Honestly, I didn’t think that anyone else would even notice. Like most authors, I fill my books with inside jokes that are meant for a select few, and I figured that’s what this would be—merely an Easter egg for a loyal fan. But everything changed when I received an email from a Maltese journalist named Stephen Calleja.
After spotting the reference to Malta in The Lost Throne, he reached out to me to find out if I had a personal connection to his country. Unbeknownst to me, his homeland tended to be excluded in maps of Europe that were used by authors in my genre, so he was beyond thrilled to see Malta actually mentioned in the story itself. Once I explained the reason why, he wrote an article for his newspaper that detailed my interaction with the fan from Malta and my decision to include Malta in future books.
Obviously this was very well received in Malta, a place filled with tremendous pride for its unique history and culture. So much so, that the Malta Tourism Authority invited me to Valletta in 2015 to thank me for spreading the word about their country by showing me (and two of my author friends, Graham Brown and Boyd Morrison) the best that Malta had to offer. Not only did the MTA invite us to the Mediterranean, but we were given private access to several of Malta’s most important documents and historical sites. Needless to say, we were blown away by their hospitality and have viewed Malta as our home away from home since that once-in-a-lifetime adventure.

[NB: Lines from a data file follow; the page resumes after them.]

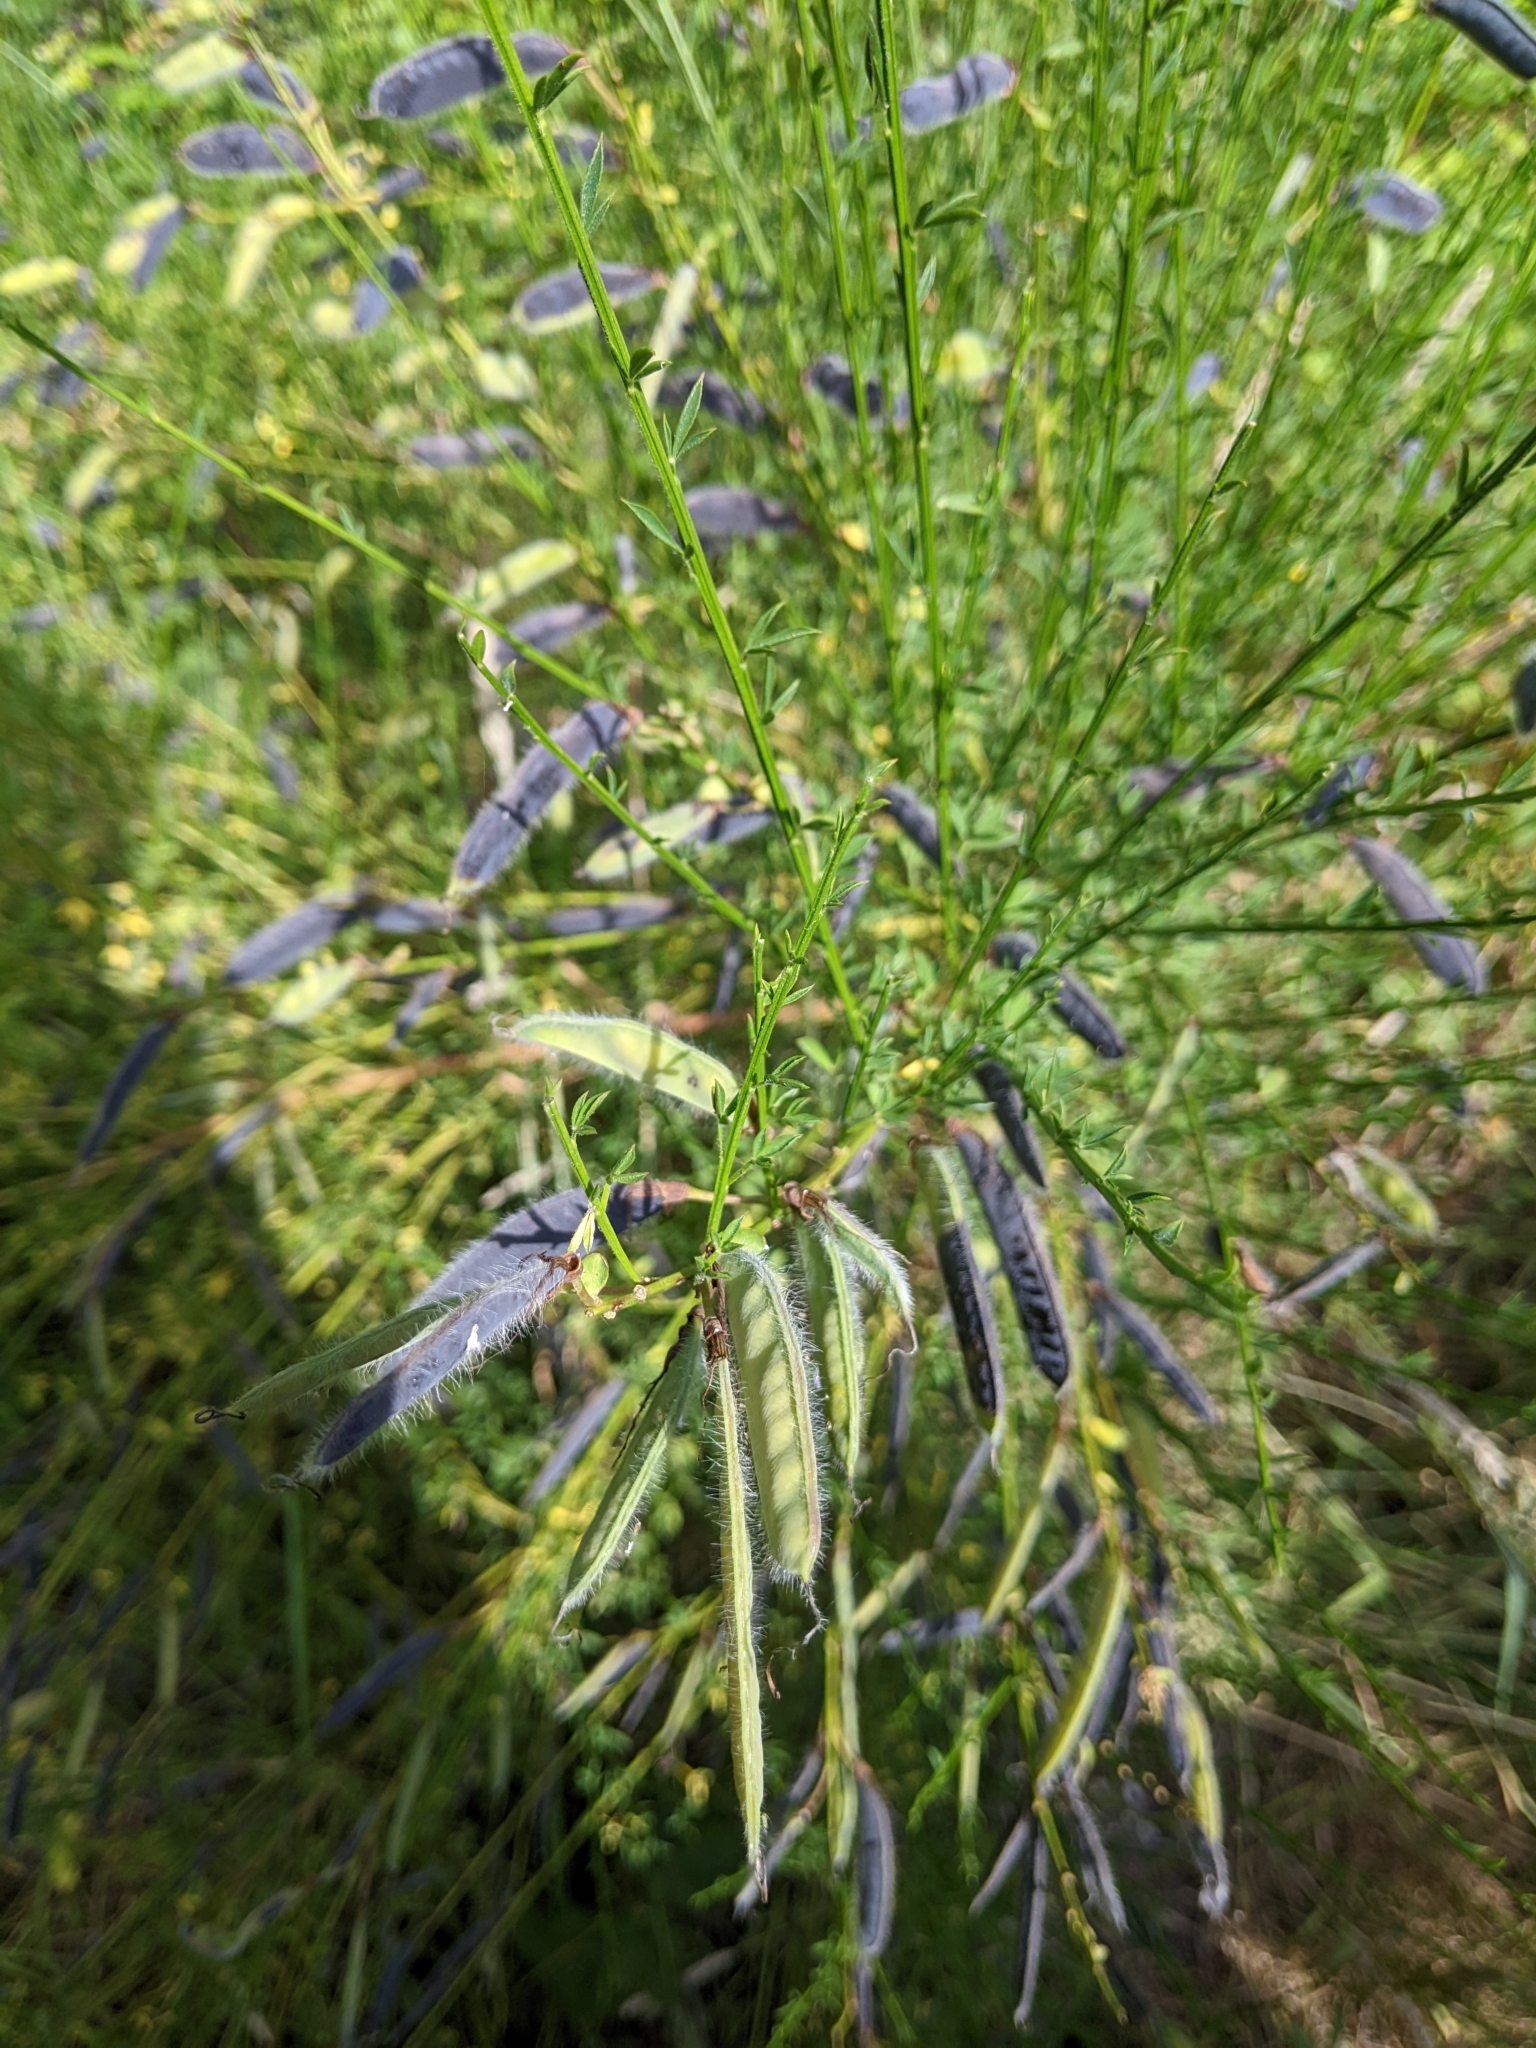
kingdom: Plantae
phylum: Tracheophyta
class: Magnoliopsida
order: Fabales
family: Fabaceae
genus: Cytisus
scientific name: Cytisus scoparius
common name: Scotch broom
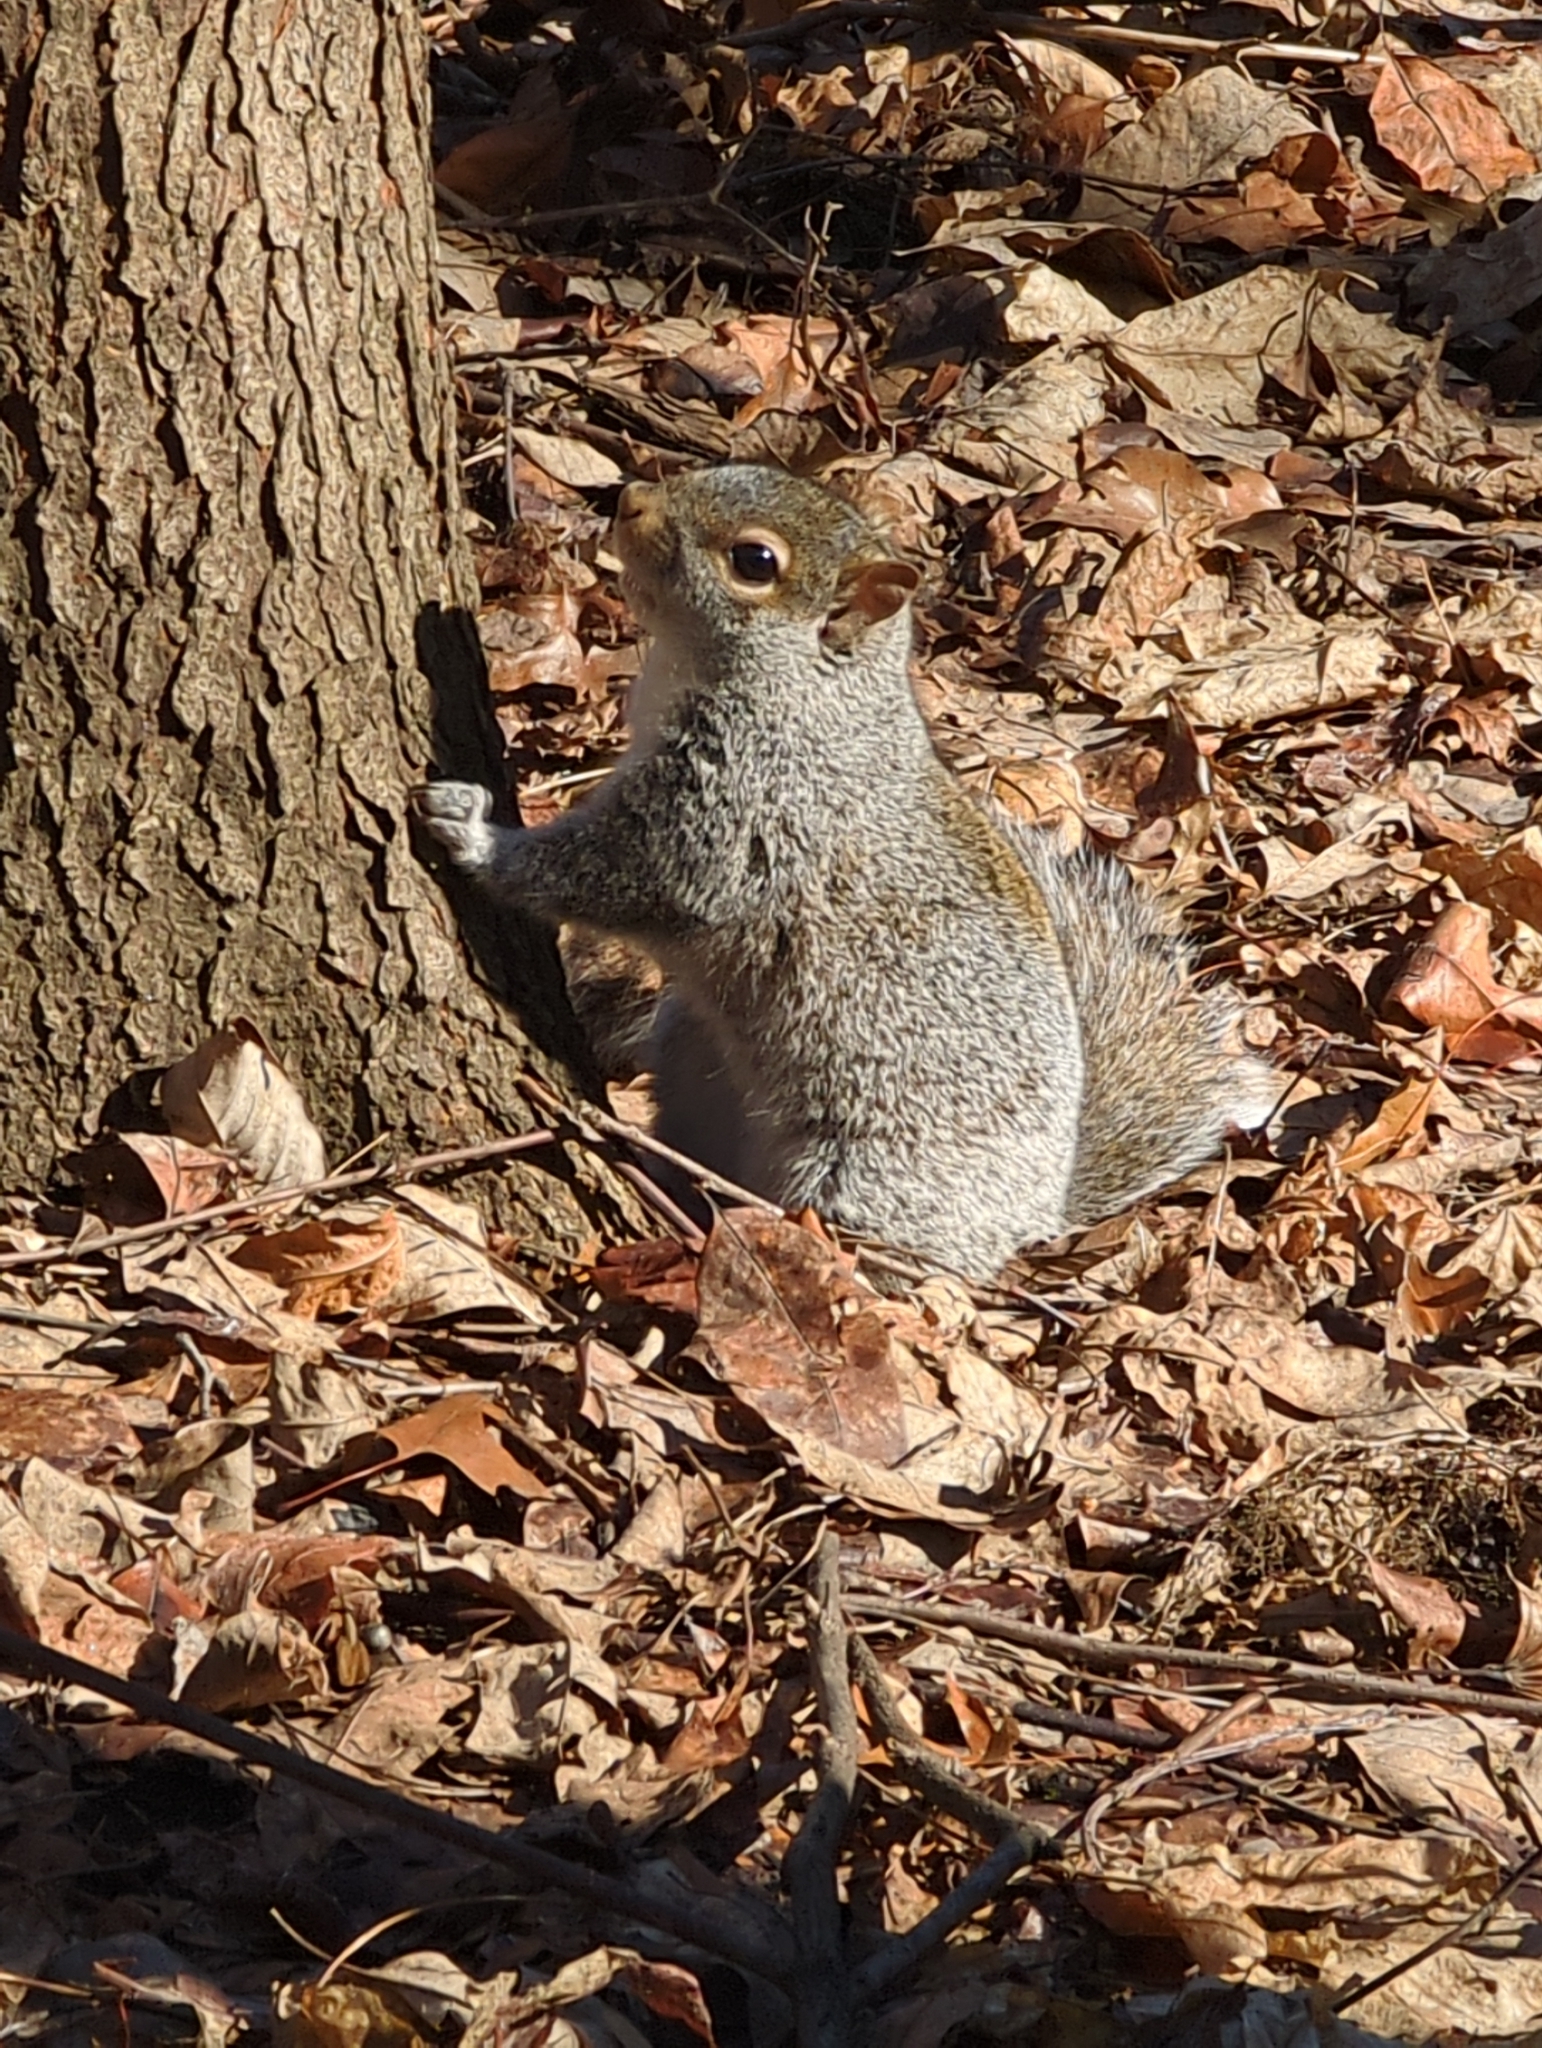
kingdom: Animalia
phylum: Chordata
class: Mammalia
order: Rodentia
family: Sciuridae
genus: Sciurus
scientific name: Sciurus carolinensis
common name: Eastern gray squirrel
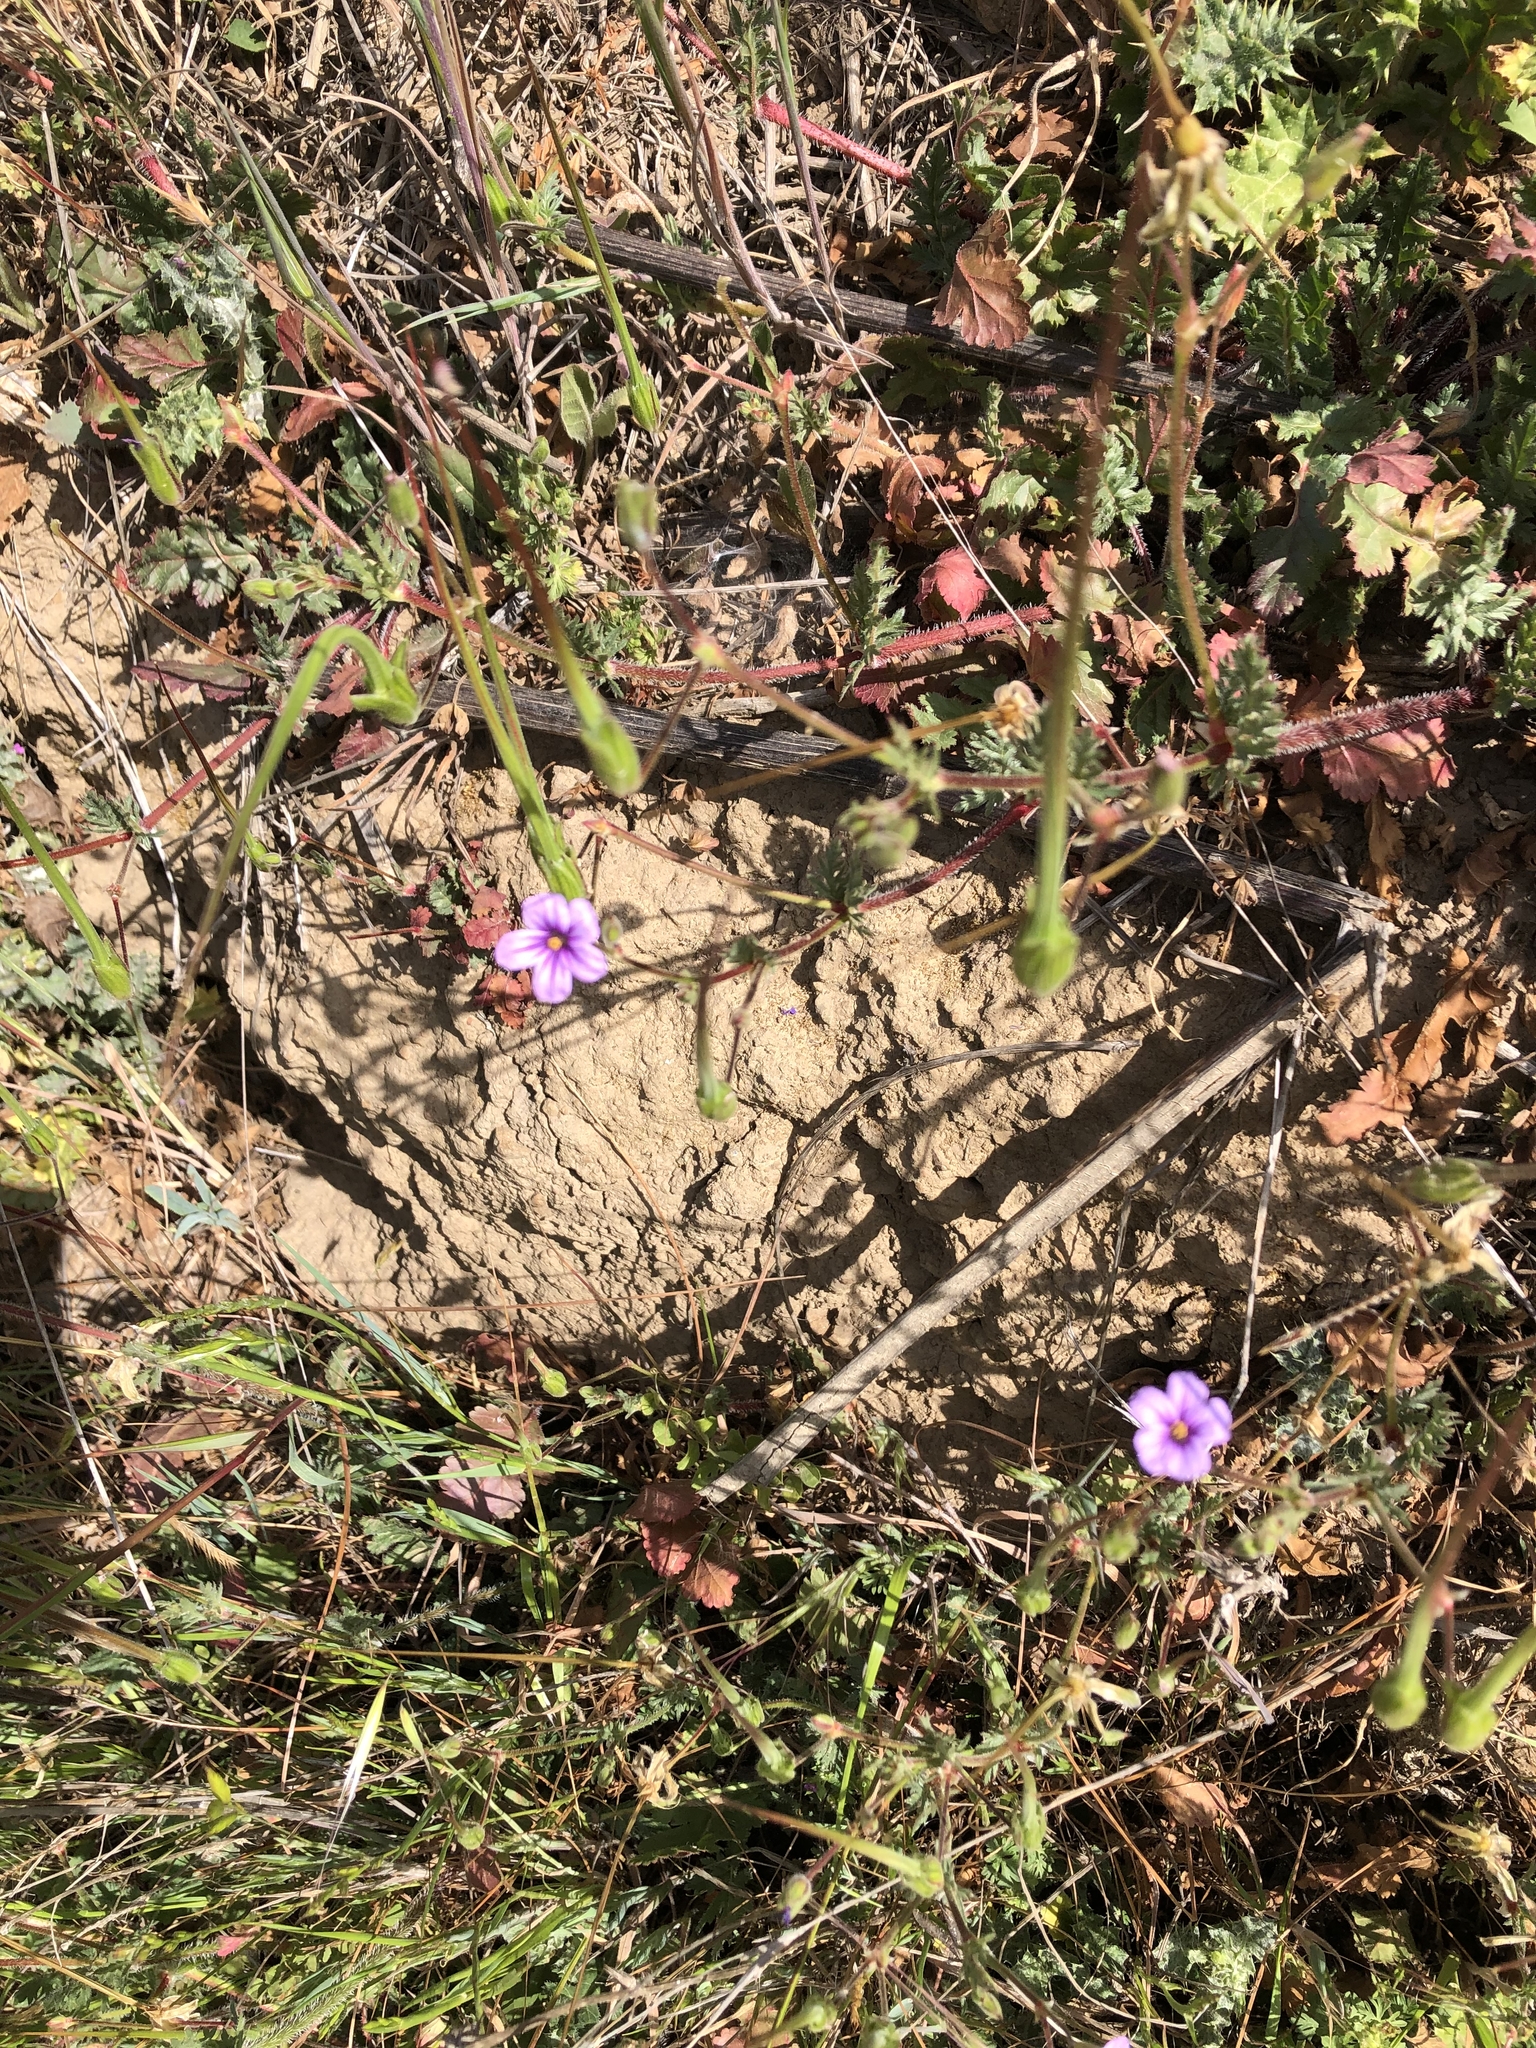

Much of that trip was portrayed in the details of this story—including the author book event that was described in Chapter 8. I vaguely remember seeing Payne and Jones walk past on their way to Cinnabon, but I was so distracted by the two beautiful women (Anna Gauci and Randi Morrison), the Maltese journalist (Stephen Calleja), and the large crowd of local readers that I was unable to warn the duo about the troubles that lay ahead.
And it’s a good thing, too, or else this book wouldn’t exist.